● WORK TO COMPLETE
Can you continue the passage on basebox and GraphQL schema directives from the point where it stops?

The GraphQL schema specifies the types available to caller's of the GraphQL service as well as the operations available to be called to either return data or perform some function. While the schema typically describes the service, fulfillment of the service still needs to be written by some other means (GraphQL does not specify how that should be developed) in a backend service.
At a very basic level, basebox provides a lightweight but powerful annotation language to extend the functionality of a GraphQL schema to both generate a database and to query and mutation that database without having to build your own backend service. The backend service is effectively generated from the GraphQL schema using the basebox compiler.
Schema Directives
GraphQL directives are a powerful aspect of GraphQL that provides a means to describe alternative behavior within a GraphQL document. basebox creates functionality within a GraphQL schema by extending the standard GraphQL directives with our own set of compiler directives. Note that, in order for directive names not to conflict with potential future directive names being added into the GraphQL specification, we start the basebox directive names with bb_
. This is in line with the GraphQL specification.
Defining Objects / Tables
To start getting into how this works, let us look at an example of a GraphQL schema:
type List {
id: ID!
title: String!
tasks: [Task]
user: User!
}
type Task {
id: ID!
title: String!
description: String,
completed: Boolean!
user: User!
list: List!

● DATA EXCERPTS
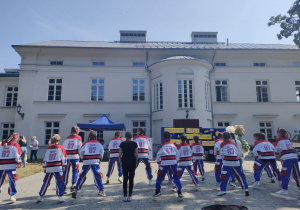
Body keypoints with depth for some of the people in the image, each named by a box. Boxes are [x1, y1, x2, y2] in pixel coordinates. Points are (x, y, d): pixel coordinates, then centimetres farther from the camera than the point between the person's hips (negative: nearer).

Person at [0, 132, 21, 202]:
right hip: (11, 165, -5)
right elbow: (17, 155, -7)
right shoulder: (15, 144, -2)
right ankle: (12, 195, 5)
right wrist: (19, 162, 8)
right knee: (12, 180, 4)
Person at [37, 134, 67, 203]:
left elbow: (45, 159, 15)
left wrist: (44, 167, 22)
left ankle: (40, 196, 25)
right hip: (57, 167, -4)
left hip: (49, 168, 4)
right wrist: (63, 166, 6)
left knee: (46, 182, 17)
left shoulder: (48, 148, 12)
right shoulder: (61, 148, 1)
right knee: (59, 182, -1)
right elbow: (64, 158, -1)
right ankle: (60, 197, -6)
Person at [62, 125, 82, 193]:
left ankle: (64, 187, 12)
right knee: (75, 171, 6)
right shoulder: (78, 138, 1)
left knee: (66, 171, 10)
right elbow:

● EXPECTED ANSWER
}
type User {
username: String! @bb_primaryKey
name: String
tasks: [Task]
lists: [List]
}
This represents the GraphQL objects of a very simple Todo list application. If we focus firstly on the List type, this will generate the following table:
CREATE TABLE "List" (
"id" UUID DEFAULT gen_random_uuid() NOT NULL,
"title" VARCHAR NOT NULL,
"user_username" VARCHAR NOT NULL
);
ALTER TABLE "List" ADD PRIMARY KEY ("id");
Notice firstly that List is in double quotes; this is because GraphQL types are case-sensitive (List and list are different names) while Postgres tables by default are not. They become case-sensitive when you put them in double quotes. This thus allows us to translate GraphQL names directly to SQL names, making it easy to see which GraphQL objects correspond to which SQL tables.
By and large we use this as a foundering principle, that the Compiler translate names as similarly as possible. You will notice the same with the GraphQL fields to SQL columns.
Primary keys
Next, let's look at the first field, the id, which is declared as a field of type ID in the GraphQL schema. The GraphQL ID is a scalar type that represents a unique identifier. The Compiler recognizes ID as potential for a primary key, and follows some basic rules for this.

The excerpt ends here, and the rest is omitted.